Click here to download the Excel spreadsheet with the numbers. Go crazy. Prove me wrong!

The Bottom Line
Google’s IT spend nets them at least a third more in revenue than Yahoo’s, and probably 50-60% more. I didn’t look at operating expense, but Google employs about 4,000 fewer people, too. So the autonomic GFS is probably saving money on the OpEx side as well.

This is a HUGE competitive advantage. Google can undercut rivals in pricing or offer more in services, or both, any time they choose. They are currently frittering away this advantage — more on that in a later post — but the entry costs for GFS-like functionality are high, so they’ve got some time.
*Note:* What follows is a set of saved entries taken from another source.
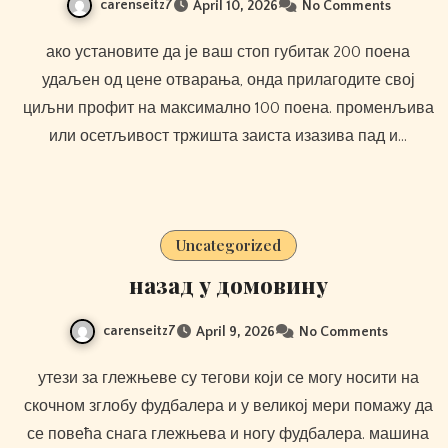
carenseitz7
April 10, 2026
No Comments
ако установите да је ваш стоп губитак 200 поена
удаљен од цене отварања, онда прилагодите свој
циљни профит на максимално 100 поена. променљива
или осетљивост тржишта заиста изазива пад и…
Uncategorized
назад у домовину
carenseitz7
April 9, 2026
No Comments
утези за глежњеве су тегови који се могу носити на
скочном зглобу фудбалера и у великој мери помажу да
се повећа снага глежњева и ногу фудбалера. машина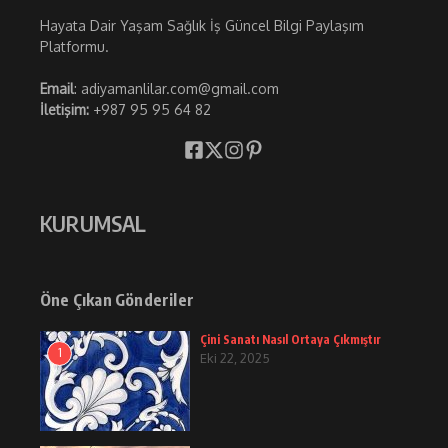
Hayata Dair Yaşam Sağlık İş Güncel Bilgi Paylaşım
Platformu.
Email
: adiyamanlilar.com@gmail.com
İletişim:
+987 95 95 64 82
KURUMSAL
Öne Çıkan Gönderiler
Çini Sanatı Nasıl Ortaya Çıkmıştır
1
Eki 22, 2025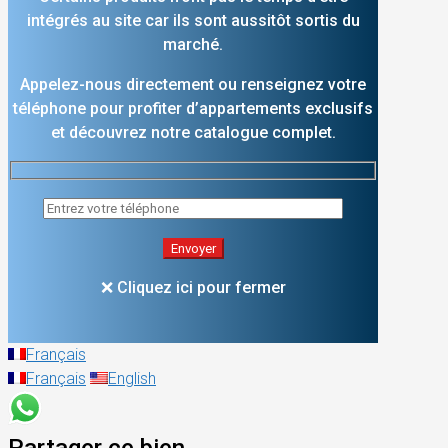
intégrés au site car ils sont aussitôt sortis du
marché.
Appelez-nous directement ou renseignez votre
téléphone pour profiter d’appartements exclusifs
et découvrez notre catalogue complet.
❌ Cliquez ici pour fermer
Français
Français
English
Partager ce bien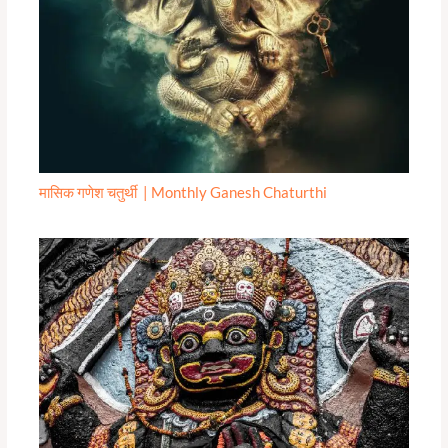
मासिक गणेश चतुर्थी | Monthly Ganesh Chaturthi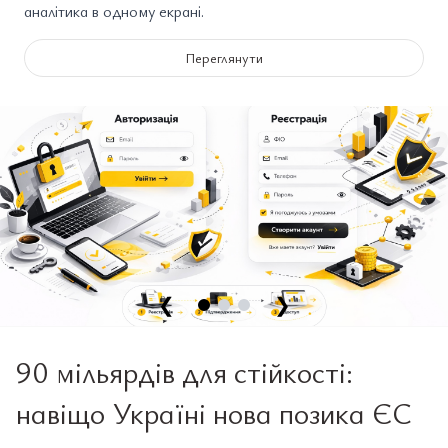
аналітика в одному екрані.
Переглянути
❮
❯
90 мільярдів для стійкості:
навіщо Україні нова позика ЄС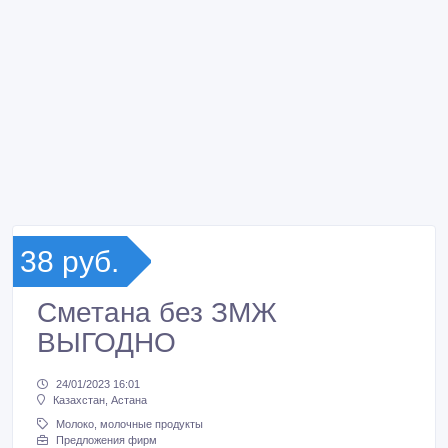
38 руб.
Сметана без ЗМЖ
ВЫГОДНО
24/01/2023 16:01
Казахстан, Астана
Молоко, молочные продукты
Предложения фирм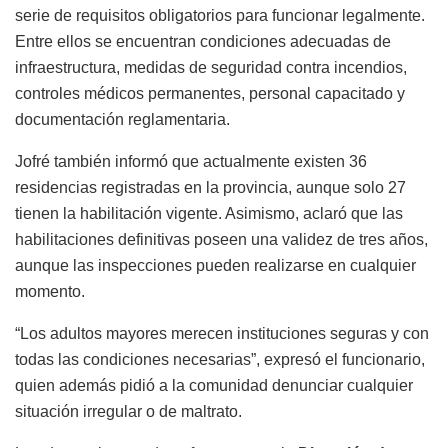
serie de requisitos obligatorios para funcionar legalmente.
Entre ellos se encuentran condiciones adecuadas de
infraestructura, medidas de seguridad contra incendios,
controles médicos permanentes, personal capacitado y
documentación reglamentaria.
Jofré también informó que actualmente existen 36
residencias registradas en la provincia, aunque solo 27
tienen la habilitación vigente. Asimismo, aclaró que las
habilitaciones definitivas poseen una validez de tres años,
aunque las inspecciones pueden realizarse en cualquier
momento.
“Los adultos mayores merecen instituciones seguras y con
todas las condiciones necesarias”, expresó el funcionario,
quien además pidió a la comunidad denunciar cualquier
situación irregular o de maltrato.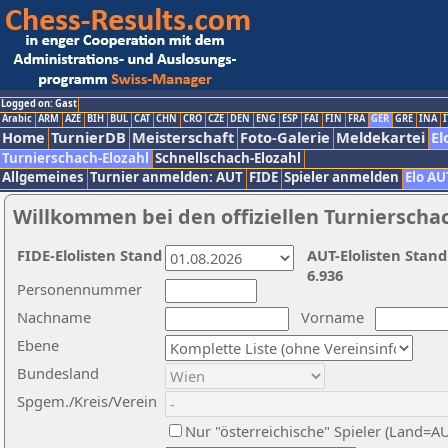
Logged on: Gast
Arabic
ARM
AZE
BIH
BUL
CAT
CHN
CRO
CZE
DEN
ENG
ESP
FAI
FIN
FRA
GER
GRE
INA
I
Home
TurnierDB
Meisterschaft
Foto-Galerie
Meldekartei
El
Turnierschach-Elozahl
Schnellschach-Elozahl
Allgemeines
Turnier anmelden: AUT
FIDE
Spieler anmelden
Elo AU
Willkommen bei den offiziellen Turnierscha
FIDE-Elolisten Stand
AUT-Elolisten Stand
6.936
Personennummer
Nachname
Vorname
Ebene
Bundesland
Spgem./Kreis/Verein
Nur "österreichische" Spieler (Land=A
At the enterprise level, where IT spending may be only 10% of CapEx, Google-style infrastructure would still be significant: cut IT CapEx by a third and you’ve boosted the average manufacturing firm’s net by close to 50%. Not many CFOs can ignore numbers like those, nor will they.

StorageMojo.com will be teasing out some more implications of this in future posts. So bookmark us now and come back often.

Update
The ZDNet blogger Dan Farber has a podcast interview with Lars Rabbe, Yahoo’s CIO. Maybe Dan can ask a follow up question: what are you going to do about your IT cost structure?

The JPMorgan analysts concur, without the level of detail StorageMojo.com has, in a recent report. The money quote:

Technology. Finally, we believe Google has a leg up on its competition due to its massive technological infrastructure, which includes hundreds of thousands of low-cost Linux based servers. . . . We believe Google’s technological advantage provides cost savings and performance advantages that enable web services such as Gmail, Google Maps and Google web search to function with impressive speed.